**Task to carry out**
Output the first line of the listing and each line after it, up to and including the line that contains "RECT 2.990 12.720 16.140 16.535 ;", exactly as written, minus the pictures.
***
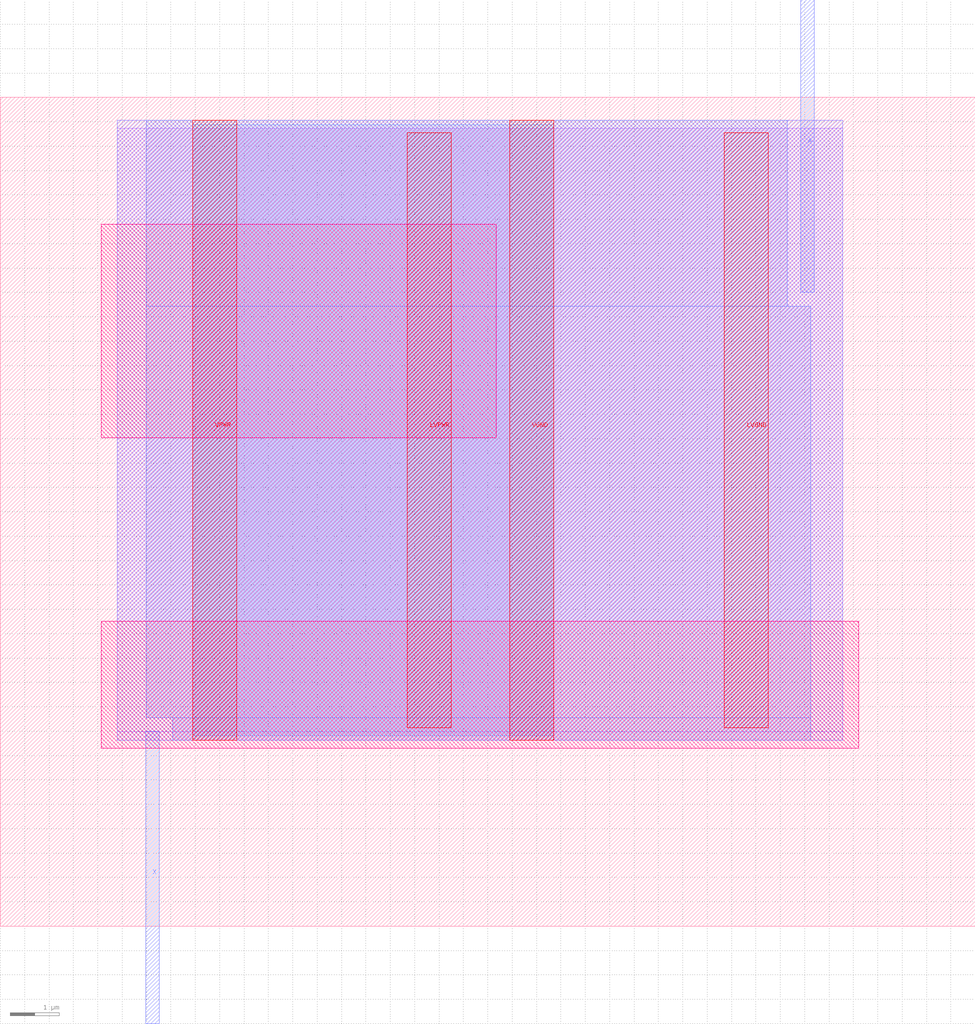
<source format=lef>
VERSION 5.7 ;
  NOWIREEXTENSIONATPIN ON ;
  DIVIDERCHAR "/" ;
  BUSBITCHARS "[]" ;
MACRO sky130_fd_sc_hvl__lsbufhv2lv_1_wrapped
  CLASS BLOCK ;
  FOREIGN sky130_fd_sc_hvl__lsbufhv2lv_1_wrapped ;
  ORIGIN 0.000 0.000 ;
  SIZE 20.000 BY 17.000 ;
  PIN A
    DIRECTION INPUT ;
    USE SIGNAL ;
    PORT
      LAYER met2 ;
        RECT 16.420 13.000 16.700 19.000 ;
    END
  END A
  PIN X
    DIRECTION OUTPUT TRISTATE ;
    USE SIGNAL ;
    PORT
      LAYER met2 ;
        RECT 2.980 -2.000 3.260 4.000 ;
    END
  END X
  PIN VPWR
    DIRECTION INOUT ;
    USE POWER ;
    PORT
      LAYER met4 ;
        RECT 3.950 3.815 4.850 16.535 ;
    END
  END VPWR
  PIN VGND
    DIRECTION INOUT ;
    USE GROUND ;
    PORT
      LAYER met4 ;
        RECT 10.450 3.815 11.350 16.535 ;
    END
  END VGND
  PIN LVPWR
    DIRECTION INOUT ;
    USE POWER ;
    PORT
      LAYER met4 ;
        RECT 8.350 4.070 9.250 16.280 ;
    END
  END LVPWR
  PIN LVGND
    DIRECTION INOUT ;
    USE GROUND ;
    PORT
      LAYER met4 ;
        RECT 14.850 4.070 15.750 16.280 ;
    END
  END LVGND
  OBS
      LAYER nwell ;
        RECT 2.070 10.025 10.170 14.395 ;
        RECT 2.070 3.655 17.610 6.255 ;
      LAYER li1 ;
        RECT 2.400 3.985 17.280 16.365 ;
      LAYER met1 ;
        RECT 2.400 3.815 17.280 16.535 ;
      LAYER met2 ;
        RECT 2.990 12.720 16.140 16.535 ;
        RECT 2.990 4.280 16.630 12.720 ;
        RECT 3.540 3.815 16.630 4.280 ;
      LAYER met3 ;
        RECT 3.950 3.905 11.350 16.445 ;
  END
END sky130_fd_sc_hvl__lsbufhv2lv_1_wrapped
END LIBRARY


</source>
***
**Exercise output**
<source format=lef>
VERSION 5.7 ;
  NOWIREEXTENSIONATPIN ON ;
  DIVIDERCHAR "/" ;
  BUSBITCHARS "[]" ;
MACRO sky130_fd_sc_hvl__lsbufhv2lv_1_wrapped
  CLASS BLOCK ;
  FOREIGN sky130_fd_sc_hvl__lsbufhv2lv_1_wrapped ;
  ORIGIN 0.000 0.000 ;
  SIZE 20.000 BY 17.000 ;
  PIN A
    DIRECTION INPUT ;
    USE SIGNAL ;
    PORT
      LAYER met2 ;
        RECT 16.420 13.000 16.700 19.000 ;
    END
  END A
  PIN X
    DIRECTION OUTPUT TRISTATE ;
    USE SIGNAL ;
    PORT
      LAYER met2 ;
        RECT 2.980 -2.000 3.260 4.000 ;
    END
  END X
  PIN VPWR
    DIRECTION INOUT ;
    USE POWER ;
    PORT
      LAYER met4 ;
        RECT 3.950 3.815 4.850 16.535 ;
    END
  END VPWR
  PIN VGND
    DIRECTION INOUT ;
    USE GROUND ;
    PORT
      LAYER met4 ;
        RECT 10.450 3.815 11.350 16.535 ;
    END
  END VGND
  PIN LVPWR
    DIRECTION INOUT ;
    USE POWER ;
    PORT
      LAYER met4 ;
        RECT 8.350 4.070 9.250 16.280 ;
    END
  END LVPWR
  PIN LVGND
    DIRECTION INOUT ;
    USE GROUND ;
    PORT
      LAYER met4 ;
        RECT 14.850 4.070 15.750 16.280 ;
    END
  END LVGND
  OBS
      LAYER nwell ;
        RECT 2.070 10.025 10.170 14.395 ;
        RECT 2.070 3.655 17.610 6.255 ;
      LAYER li1 ;
        RECT 2.400 3.985 17.280 16.365 ;
      LAYER met1 ;
        RECT 2.400 3.815 17.280 16.535 ;
      LAYER met2 ;
        RECT 2.990 12.720 16.140 16.535 ;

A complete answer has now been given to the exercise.